Mr Suckling now seeks leave to appeal to this Court. His principal grounds are that the Courts below “ignored or misapplied” s 109 of the Tax Administration Act 1994 and that there was “procedural injustice” because the District Court did not hear and determine, post-trial, certain objections to the admissibility of evidence relied on by the Crown. He also argues that although his Notice of Proposed Adjustment (NOPA) was in evidence, it was not referred to by the Judge in his summing up. The overall thrust of Mr Suckling’s submissions is that a substantial miscarriage of justice has occurred.
As to the s 109 ground, despite the explanations that have been given by the Courts below, Mr Suckling appears to misunderstand the relationship between the process for challenging a tax assessment, which is a civil process, and the process for prosecuting breaches of the tax laws, which is a criminal process. Where a taxpayer who is charged with tax evasion offences is challenging his tax liability through the civil dispute process, the appropriate course is that the criminal proceedings be dealt with first. That is what occurred in this case. In the criminal proceedings, the Crown was obliged to prove all elements of the charges beyond a reasonable doubt. It did so without relying on the Commissioner’s challenged assessments. The assessments were referred to in evidence only as part of the factual narrative; the evidence also made it clear that Mr Suckling was disputing them and that the dispute had not been resolved at the time of trial.
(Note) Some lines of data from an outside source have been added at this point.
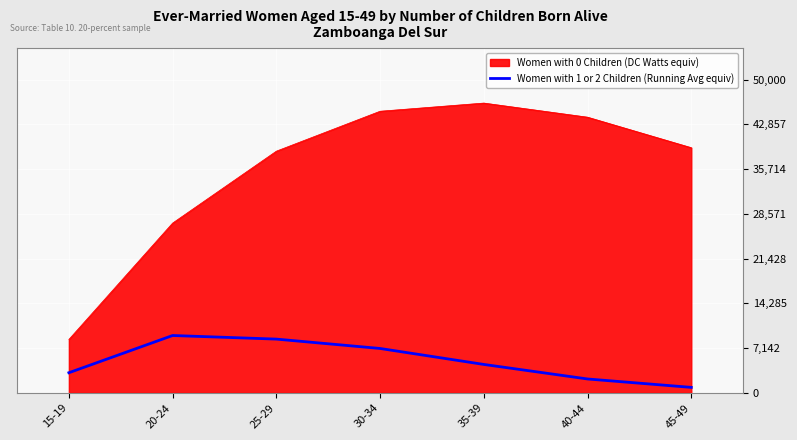

Is the value of Women with 1 or 2 Children (Running Avg equiv) at 20-24 greater than the value of Women with 0 Children (DC Watts equiv) at 35-39?

No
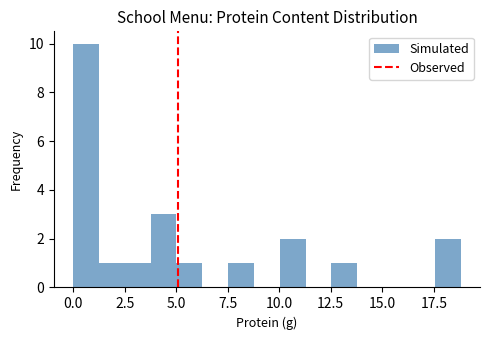

Read against the x-axis, roughly where is the centre of the tallest bar?

0.5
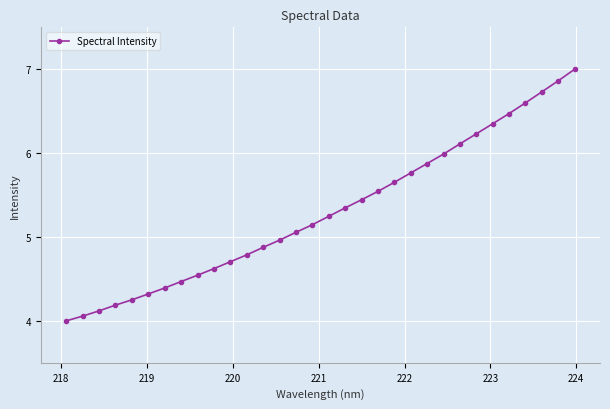

Count the number of values greater than 5.

18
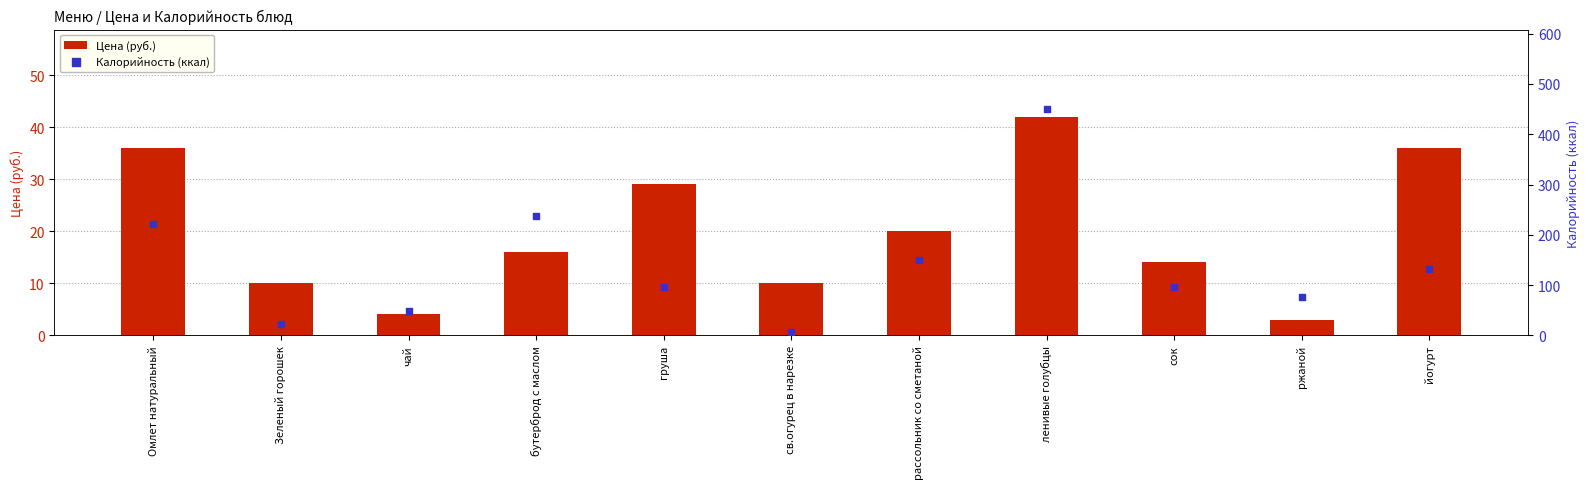

At how many categories does at least one series exceed 203?

3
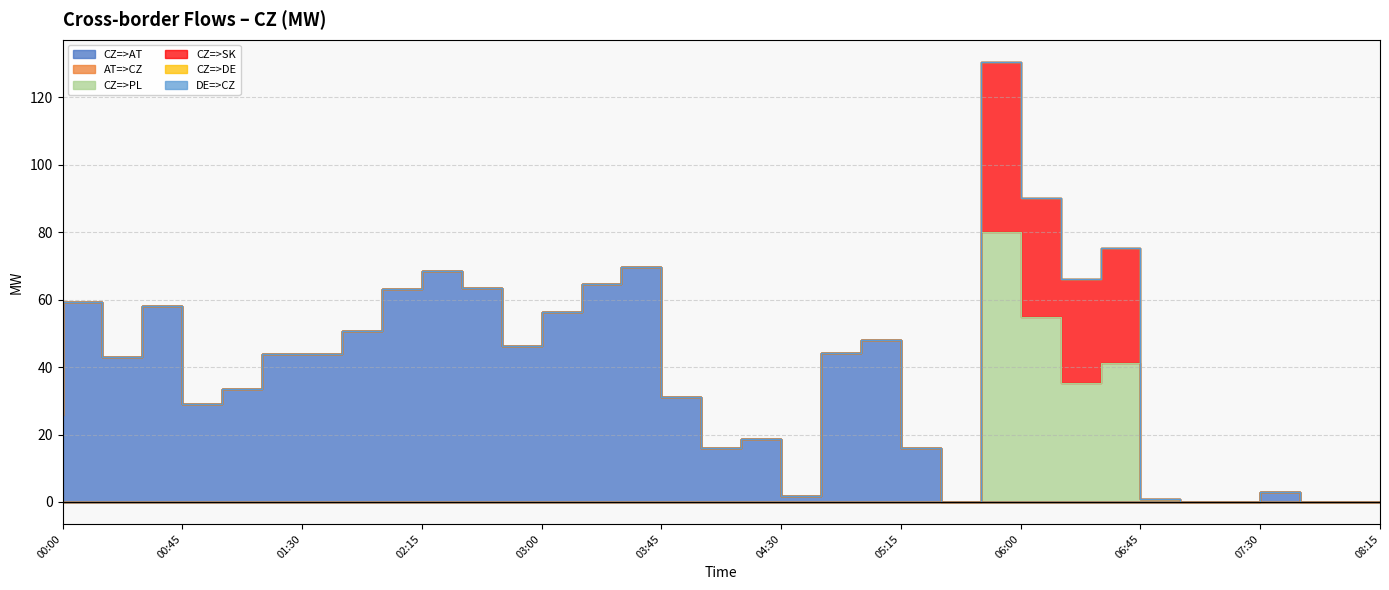

True or false: CZ=>PL and CZ=>SK intersect in this chart.

False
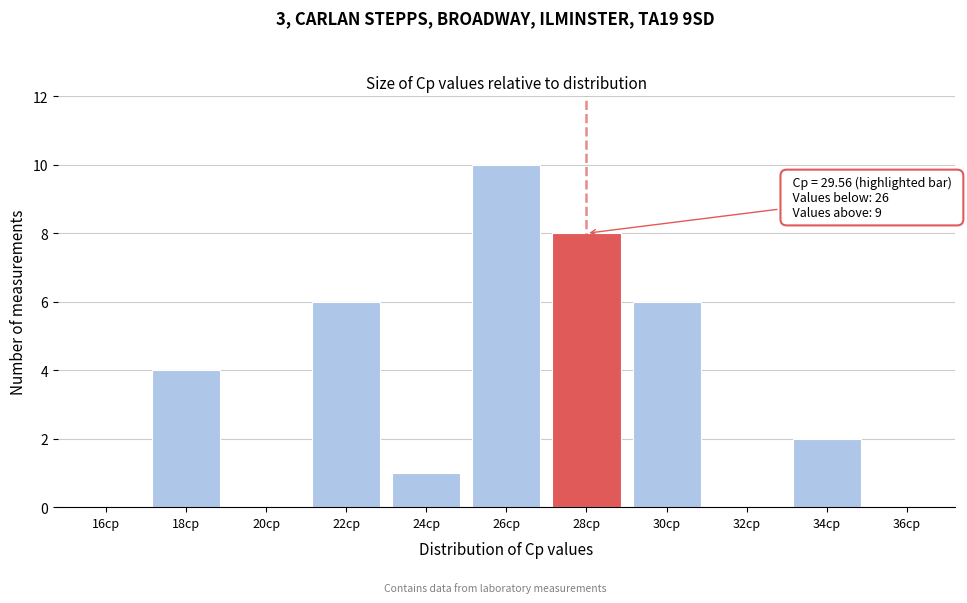

Reading right to left, transcribe all the data shown in this chart.

36cp=0	34cp=2	32cp=0	30cp=6	28cp=8	26cp=10	24cp=1	22cp=6	20cp=0	18cp=4	16cp=0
In the particular circumstances of this case, s 109 was irrelevant to the prosecution.
Turning to the post-hearing admissibility ground, Mr Suckling’s concern appears to be with evidence which he considered to be propensity evidence prejudicial to him. This appears to be evidence relating to the Commissioner’s audit of Mr Suckling in 2006. In the course of the audit process, the Commissioner wrote to Mr Suckling setting out his legal obligations in relation to income tax and GST. This evidence was clearly relevant to the issue of Mr Suckling’s knowledge of his obligations and was accordingly admissible. Judge Atkins took care to instruct the jury that the evidence was not to be used as indicating that Mr Suckling had a propensity to act in a particular way or have a particular state of mind.
Finally, in relation to the NOPA, the Crown says that it was not put in evidence by either party. The Crown did not produce the NOPA as it did not see it as being relevant to the issues in the trial. Mr Suckling, who appeared for himself despite Judge Atkins’ suggestions that he obtain counsel, did not cross-examine any of the Crown witnesses, did not give or call evidence and made no closing address to the jury. In any event, even if the NOPA was in evidence, it is difficult to see what relevance it could have had. Moreover, this ground does not appear to have been raised before the Court of Appeal, so that this Court does not have the benefit of the Court of Appeal’s views on it. For these reasons, we do not consider that the point is one that this Court should address.
In the result, we are not satisfied that it is necessary in the interests of justice that we hear and determine this appeal. It raises no point of general or public importance, nor is there any risk of a substantial miscarriage of justice. The application for leave to appeal is accordingly dismissed.